The molecular machines of living cells are essential for life. Correct function of these machines supports accurate development, physiological function and healthy ageing. Conversely, disruption of pathogen machinery can be used to tackle global health and food security threats, including antibiotic resistance and agricultural diseases. The ISMB is internationally recognised as a centre of excellence for the study of molecular machines, but most of our current work is undertaken on machinery that has been extracted from its cellular location and purified away from other cellular components. While such work provides crucial detailed information about how these macromolecular complexes operate, it misses out on the cell or tissue context in which they work. Imaging these machines in their functional environment is critical and provides unique insight into the context in which they act. However, cells and tissues are many times larger and more complex than the machines themselves. As a result, precise and specific sample preparation is needed to preserve the context of the machinery of interest, to help locate the machinery within the complex cellular environment and to enable the machinery to be imaged using high resolution electron microscopy. The requested cryo focused ion beam (cryo-FIB) microscope will allow thinning of such complex samples, providing a window into cells and tissues to reveal molecular machine organisation and functional context.
The research the equipment will enable
Specific projects that will benefit from this new equipment include: 1) Structural and mechanistic analysis of transcription-translation coupling; 2) Studies of the molecular machinery that controls the trafficking of cargo and metabolites through cells; 3) Studies of the malaria parasite that will uncover the mechanisms by which the parasite adapts to its different hosts, allowing parasite transmission; 4) Studies of the molecular mechanisms of bacterial conjugative transfer, the main means by which antibiotic resistance genes spread among bacteria; 5) Studies to elucidate the structural mechanisms underlying co-translational folding and cellular proteostasis; 6) Studies of regulatory proteins whose disruption by naturally occurring mutations cause age-related protein polymerisation that perturbs liver and lung cell function; 7) Studies of the contribution of the actin cytoskeleton to membrane remodelling during muscle development; 8) Studies of amyloid fibre assembly and disassembly that will reveal how the cell's quality control machinery handles protein misfolding associated with diseases of ageing.
Aims and objectives
Our overall objectives are 1) for the EM Facility team to establish efficient and robust workflows using the new cryo-FIB microscope; 2) to train both established and non-expert users to apply cryo-FIB workflows to current and new projects in BBSRC-relevant areas; 3) for users to share best-practice with the user community via CCPEM and other training networks.

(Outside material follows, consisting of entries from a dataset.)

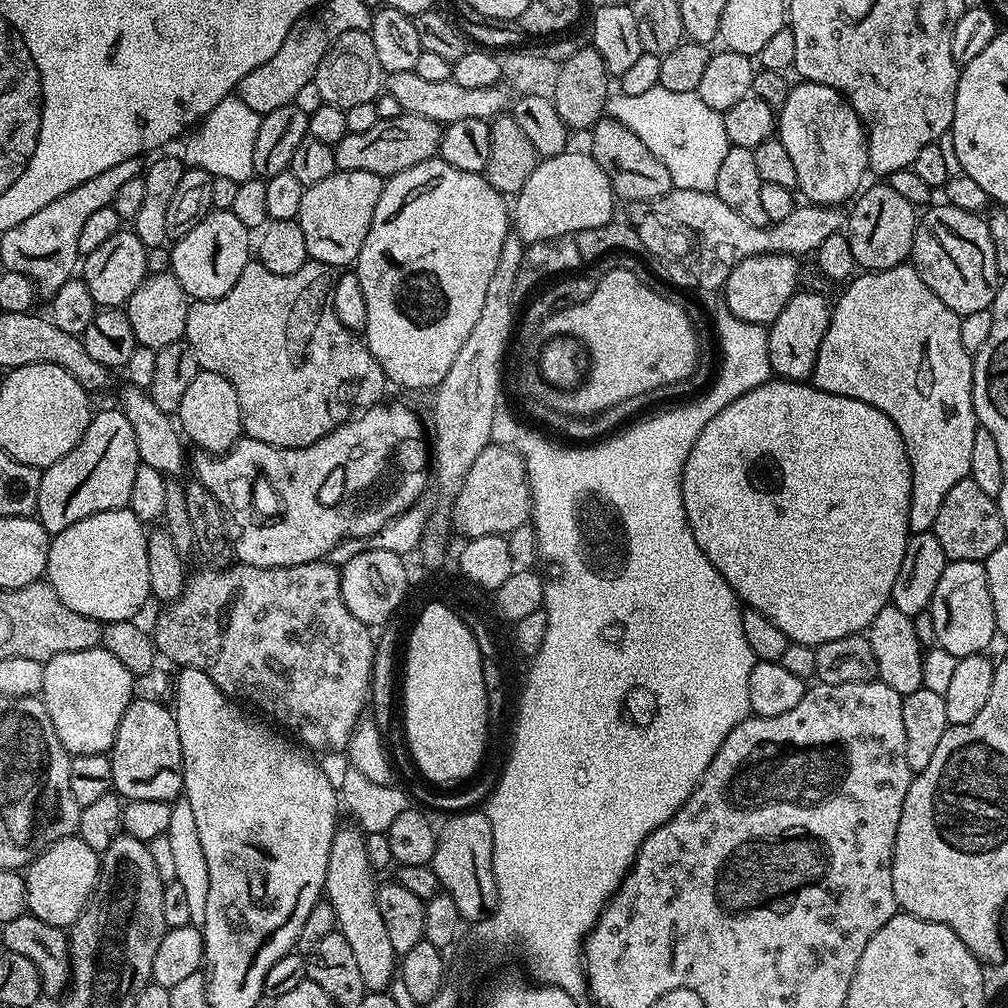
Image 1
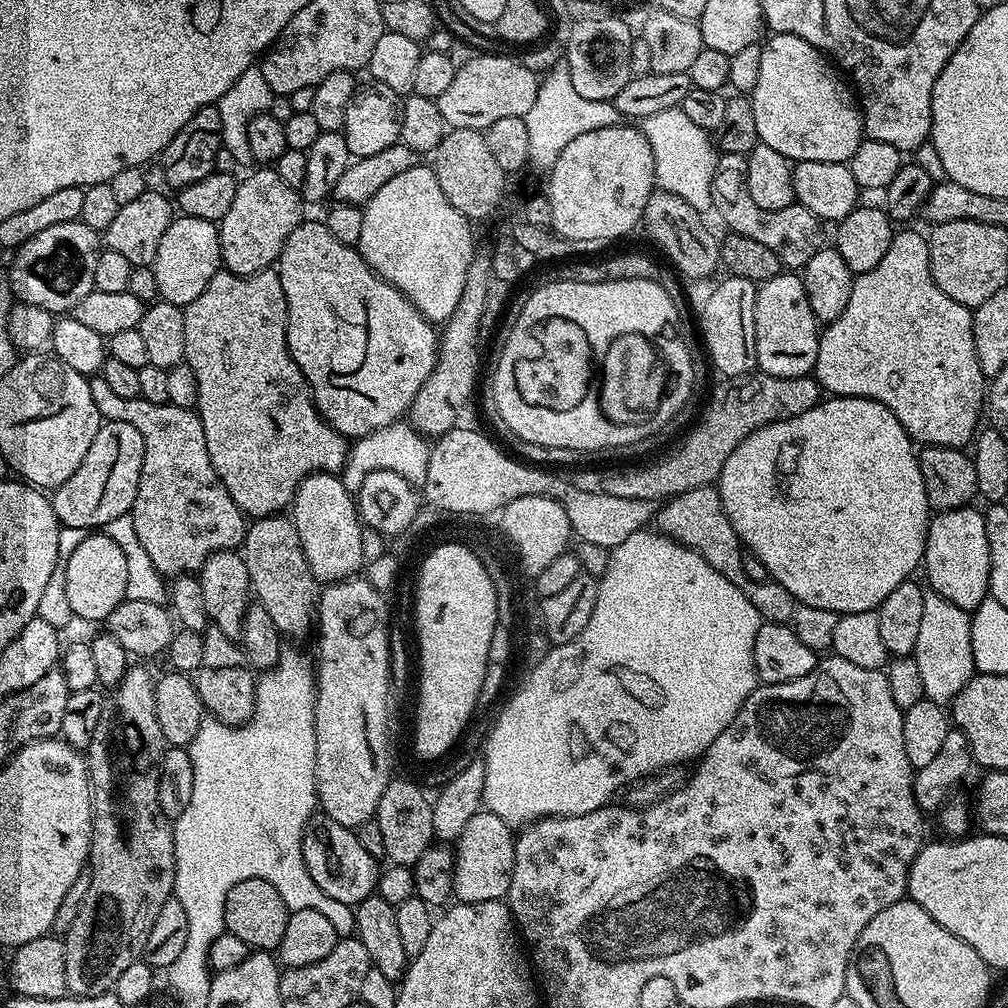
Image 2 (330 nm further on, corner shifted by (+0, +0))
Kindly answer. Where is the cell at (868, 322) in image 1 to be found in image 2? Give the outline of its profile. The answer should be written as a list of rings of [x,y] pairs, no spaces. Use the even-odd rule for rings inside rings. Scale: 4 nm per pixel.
[[[897,231],[890,242],[890,250],[886,250],[886,255],[882,257],[882,262],[878,262],[878,266],[874,270],[859,273],[853,279],[850,302],[846,302],[846,310],[842,310],[842,314],[838,314],[838,318],[834,318],[831,324],[821,331],[814,379],[825,393],[832,396],[867,396],[869,400],[876,400],[882,406],[886,406],[898,418],[900,425],[905,428],[917,445],[933,444],[934,446],[963,449],[973,443],[978,425],[981,423],[981,421],[979,422],[980,416],[982,420],[982,413],[986,408],[986,377],[978,366],[978,354],[974,350],[972,314],[973,309],[954,302],[954,298],[950,298],[946,294],[942,294],[942,290],[938,290],[930,270],[930,250],[925,233]]]

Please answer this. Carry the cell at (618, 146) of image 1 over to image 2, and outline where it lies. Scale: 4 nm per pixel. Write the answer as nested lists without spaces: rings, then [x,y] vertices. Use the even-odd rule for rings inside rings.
[[[656,190],[646,202],[642,228],[648,231],[649,238],[668,255],[667,263],[681,277],[689,276],[692,280],[704,280],[715,268],[721,267],[721,245],[717,238],[715,240],[712,237],[712,232],[704,225],[704,220],[705,217],[695,212],[686,202],[682,202],[678,194]]]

The new cryo-FIB microscope, together with our current equipment will provide researchers with a full workflow which spans biological scales, from tissues to atoms. This will be game-changing for EM Facility users and will be one of only a few such research facilities in the UK.
Potential applications and benefits
The research that will be conducted using the cryo-FIB microscope aligns with the UKRI-BBSRC Delivery plan by aiming at understanding the rules of life and providing an integrated understanding of health. This research will also exploit new ways of working, including the increasing implementation of machine learning methods to enhance the in situ molecular structure determination pipeline.